- **To-do item**: Count the lines in the listing below that contain the string "Shanghai". Reply with that number alone.

::::

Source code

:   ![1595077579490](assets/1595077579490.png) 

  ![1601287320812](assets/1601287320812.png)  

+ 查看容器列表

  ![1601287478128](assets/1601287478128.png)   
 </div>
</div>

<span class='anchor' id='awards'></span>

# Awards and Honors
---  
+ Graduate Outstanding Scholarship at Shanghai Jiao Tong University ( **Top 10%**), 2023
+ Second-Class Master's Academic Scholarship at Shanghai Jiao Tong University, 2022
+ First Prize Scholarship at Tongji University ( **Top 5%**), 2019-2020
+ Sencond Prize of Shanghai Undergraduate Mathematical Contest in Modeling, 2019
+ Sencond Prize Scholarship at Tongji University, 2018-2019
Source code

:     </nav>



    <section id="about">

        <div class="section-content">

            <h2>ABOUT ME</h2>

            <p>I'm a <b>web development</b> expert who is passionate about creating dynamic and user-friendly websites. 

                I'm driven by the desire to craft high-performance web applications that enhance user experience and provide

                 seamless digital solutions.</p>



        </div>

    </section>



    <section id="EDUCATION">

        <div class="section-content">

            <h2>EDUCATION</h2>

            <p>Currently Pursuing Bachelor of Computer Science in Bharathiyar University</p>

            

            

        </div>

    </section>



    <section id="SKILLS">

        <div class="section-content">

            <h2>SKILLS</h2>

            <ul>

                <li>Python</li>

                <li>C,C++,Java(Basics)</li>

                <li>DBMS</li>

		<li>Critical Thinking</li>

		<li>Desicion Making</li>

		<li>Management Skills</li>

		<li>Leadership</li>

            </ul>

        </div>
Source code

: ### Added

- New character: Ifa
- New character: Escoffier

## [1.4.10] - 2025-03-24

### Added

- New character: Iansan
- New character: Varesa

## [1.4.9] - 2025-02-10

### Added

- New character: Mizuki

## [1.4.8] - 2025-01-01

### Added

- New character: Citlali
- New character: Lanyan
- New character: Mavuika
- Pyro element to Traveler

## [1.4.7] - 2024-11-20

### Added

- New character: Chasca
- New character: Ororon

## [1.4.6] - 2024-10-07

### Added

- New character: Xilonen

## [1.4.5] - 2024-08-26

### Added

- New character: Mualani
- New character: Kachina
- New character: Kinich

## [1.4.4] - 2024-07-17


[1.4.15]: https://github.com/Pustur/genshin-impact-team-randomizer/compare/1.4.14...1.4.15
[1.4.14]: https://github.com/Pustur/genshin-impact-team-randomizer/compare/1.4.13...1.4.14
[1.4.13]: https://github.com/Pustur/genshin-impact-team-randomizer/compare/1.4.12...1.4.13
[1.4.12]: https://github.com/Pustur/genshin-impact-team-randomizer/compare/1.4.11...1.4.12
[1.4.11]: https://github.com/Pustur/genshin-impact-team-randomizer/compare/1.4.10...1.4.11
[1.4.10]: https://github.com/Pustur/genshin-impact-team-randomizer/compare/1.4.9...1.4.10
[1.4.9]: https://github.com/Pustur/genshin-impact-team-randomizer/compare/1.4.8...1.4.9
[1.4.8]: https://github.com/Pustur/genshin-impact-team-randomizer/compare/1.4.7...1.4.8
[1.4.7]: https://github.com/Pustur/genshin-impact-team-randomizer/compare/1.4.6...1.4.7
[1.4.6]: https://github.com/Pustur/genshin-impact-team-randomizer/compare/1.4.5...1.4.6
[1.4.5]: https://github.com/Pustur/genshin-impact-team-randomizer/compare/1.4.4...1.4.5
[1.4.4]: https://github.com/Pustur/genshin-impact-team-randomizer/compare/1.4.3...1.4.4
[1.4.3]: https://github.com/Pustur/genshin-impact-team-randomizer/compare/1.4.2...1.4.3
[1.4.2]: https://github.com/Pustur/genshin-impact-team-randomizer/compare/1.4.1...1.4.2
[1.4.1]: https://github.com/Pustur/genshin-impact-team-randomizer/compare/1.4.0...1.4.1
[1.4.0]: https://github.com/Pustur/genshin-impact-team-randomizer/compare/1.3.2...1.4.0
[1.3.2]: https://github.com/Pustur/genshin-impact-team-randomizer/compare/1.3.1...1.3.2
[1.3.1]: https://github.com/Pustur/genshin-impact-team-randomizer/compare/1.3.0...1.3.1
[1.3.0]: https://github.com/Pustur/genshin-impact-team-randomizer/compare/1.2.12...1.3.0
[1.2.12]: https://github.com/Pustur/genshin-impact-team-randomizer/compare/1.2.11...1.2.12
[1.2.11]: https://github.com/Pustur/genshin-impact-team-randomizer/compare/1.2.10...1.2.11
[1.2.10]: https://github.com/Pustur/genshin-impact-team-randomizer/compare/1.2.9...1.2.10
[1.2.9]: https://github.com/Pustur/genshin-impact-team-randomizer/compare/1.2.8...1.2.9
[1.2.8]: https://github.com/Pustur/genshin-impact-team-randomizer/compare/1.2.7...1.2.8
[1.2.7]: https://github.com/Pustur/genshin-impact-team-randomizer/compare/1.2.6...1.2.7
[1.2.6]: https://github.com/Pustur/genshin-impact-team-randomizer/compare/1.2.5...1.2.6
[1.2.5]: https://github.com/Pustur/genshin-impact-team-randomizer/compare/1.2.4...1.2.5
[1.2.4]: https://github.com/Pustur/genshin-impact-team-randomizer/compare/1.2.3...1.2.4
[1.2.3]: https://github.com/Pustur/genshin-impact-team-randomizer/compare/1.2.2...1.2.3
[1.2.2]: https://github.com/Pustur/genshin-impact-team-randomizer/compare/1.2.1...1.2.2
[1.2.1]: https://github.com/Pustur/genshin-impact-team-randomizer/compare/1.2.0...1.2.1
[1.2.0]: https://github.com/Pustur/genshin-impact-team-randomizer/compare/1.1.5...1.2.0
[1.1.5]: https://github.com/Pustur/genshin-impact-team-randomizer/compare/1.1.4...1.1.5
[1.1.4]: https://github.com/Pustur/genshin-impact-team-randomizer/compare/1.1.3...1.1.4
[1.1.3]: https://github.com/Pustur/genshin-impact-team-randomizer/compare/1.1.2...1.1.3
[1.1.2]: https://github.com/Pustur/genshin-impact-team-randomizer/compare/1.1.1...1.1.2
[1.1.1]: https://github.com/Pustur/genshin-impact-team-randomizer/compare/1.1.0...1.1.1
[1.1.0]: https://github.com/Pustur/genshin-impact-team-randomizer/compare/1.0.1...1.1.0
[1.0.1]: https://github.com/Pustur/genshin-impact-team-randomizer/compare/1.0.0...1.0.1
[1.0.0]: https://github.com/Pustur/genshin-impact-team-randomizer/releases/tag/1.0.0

::::

- **Answer**: 3